Work to be completed | Each line of the entries below that includes "must" belongs in your answer.

Dataset content |
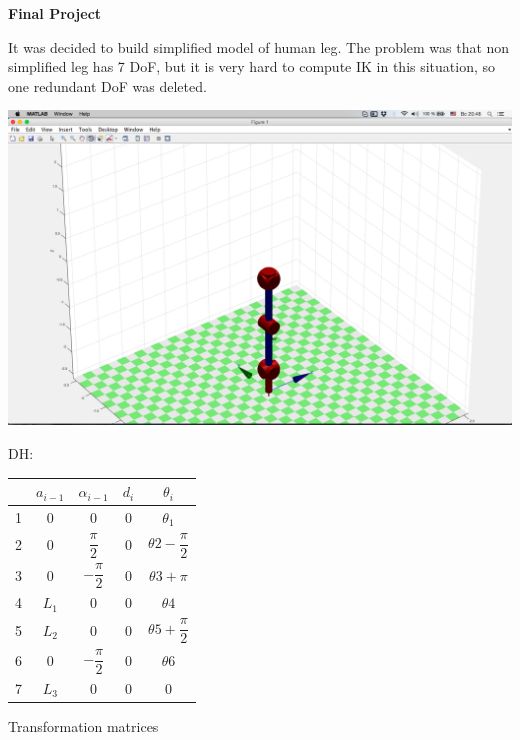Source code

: \documentclass[12pt]{article}
\begin{document}


\begin{center}
\textbf{Final Project}
\end{center}

It was decided to build simplified model of human leg. The problem was that non simplified leg has 7 DoF, but it is very hard to compute IK in this situation, so one redundant DoF was deleted.

\bigskip
\bigskip
\bigskip 

\begin{center}
  \includegraphics[width=15cm]{main}
\end{center}

DH:
\\
\begin{tabular}{|c|c|c|c|c|}
\hline
 & $a_{i-1}$ & $\alpha_{i-1}$ & $d_i$ & $\theta_i$ \\
 \hline
 1 & 0 & 0 & 0 & $\theta_1$\\
 2 & 0 & $\dfrac{\pi}{2}$ & 0 & $\theta2 - \dfrac{\pi}{2}$\\
 3 & 0 & $-\dfrac{\pi}{2}$ & 0 & $\theta3 + \pi$\\
 4 & $L_1$  & 0 & 0 & $\theta4$\\
 5 & $L_2$ & 0 & 0 & $\theta5 + \dfrac{\pi}{2}$\\
 6 & 0 & $-\dfrac{\pi}{2}$ & 0 & $\theta6$\\
 7 & $L_3$ & 0 & 0 & 0\\ 
\hline
\end{tabular}

\bigskip

Transformation matrices
\end{document}
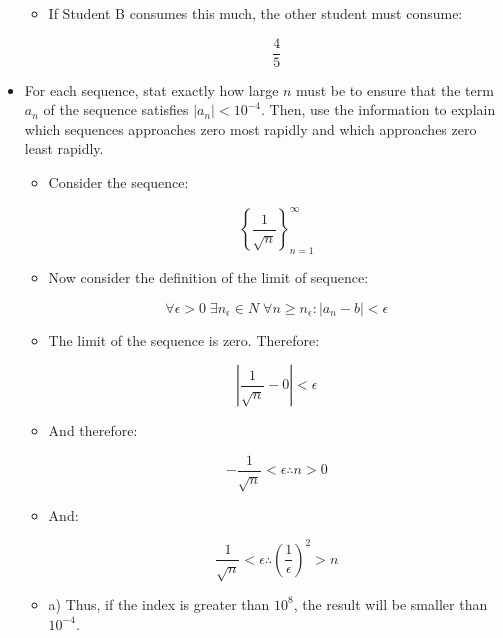 \documentclass[11pt]{article}
\begin{document}
\begin{itemize}
\begin{itemize}
	\item If Student B consumes this much, the other student must consume:
	
	\begin{equation*}
	\frac{4}{5}
	\end{equation*}
	
\end{itemize}

\item For each sequence, stat exactly how large $n$ must be to ensure that the term $a_n$ of the sequence satisfies $|a_n| < 10^{-4}$. Then, use the information to explain which sequences approaches zero most rapidly and which approaches zero least rapidly.

\begin{itemize}

	\item Consider the sequence:
	
	\begin{equation*}
	\left\{ \frac{1}{\sqrt{n}} \right\}_{n = 1}^{\infty}
	\end{equation*}
	
	\item Now consider the definition of the limit of sequence:
	
	\begin{equation*}
	\forall\epsilon>0 \; \exists n_\epsilon \in N \; \forall n \ge n_\epsilon : \left|a_n - b\right| < \epsilon
	\end{equation*}
	
	\item The limit of the sequence is zero. Therefore:
	
	\begin{equation*}
	\left|\frac{1}{\sqrt{n}} - 0\right| < \epsilon
	\end{equation*}
	
	\item And therefore:
	
	\begin{equation*}
	-\frac{1}{\sqrt{n}} < \epsilon \therefore n > 0
	\end{equation*}
	
	\item And:
	
	\begin{equation*}
	\frac{1}{\sqrt{n}} < \epsilon \therefore \left(\frac{1}{\epsilon}\right)^2 > n
	\end{equation*}
	
	\item a) Thus, if the index is greater than $10^8$, the result will be smaller than $10^{-4}$.
	

\end{itemize}
\end{itemize}
\end{document}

Response area |
	\item If Student B consumes this much, the other student must consume:
\item For each sequence, stat exactly how large $n$ must be to ensure that the term $a_n$ of the sequence satisfies $|a_n| < 10^{-4}$. Then, use the information to explain which sequences approaches zero most rapidly and which approaches zero least rapidly.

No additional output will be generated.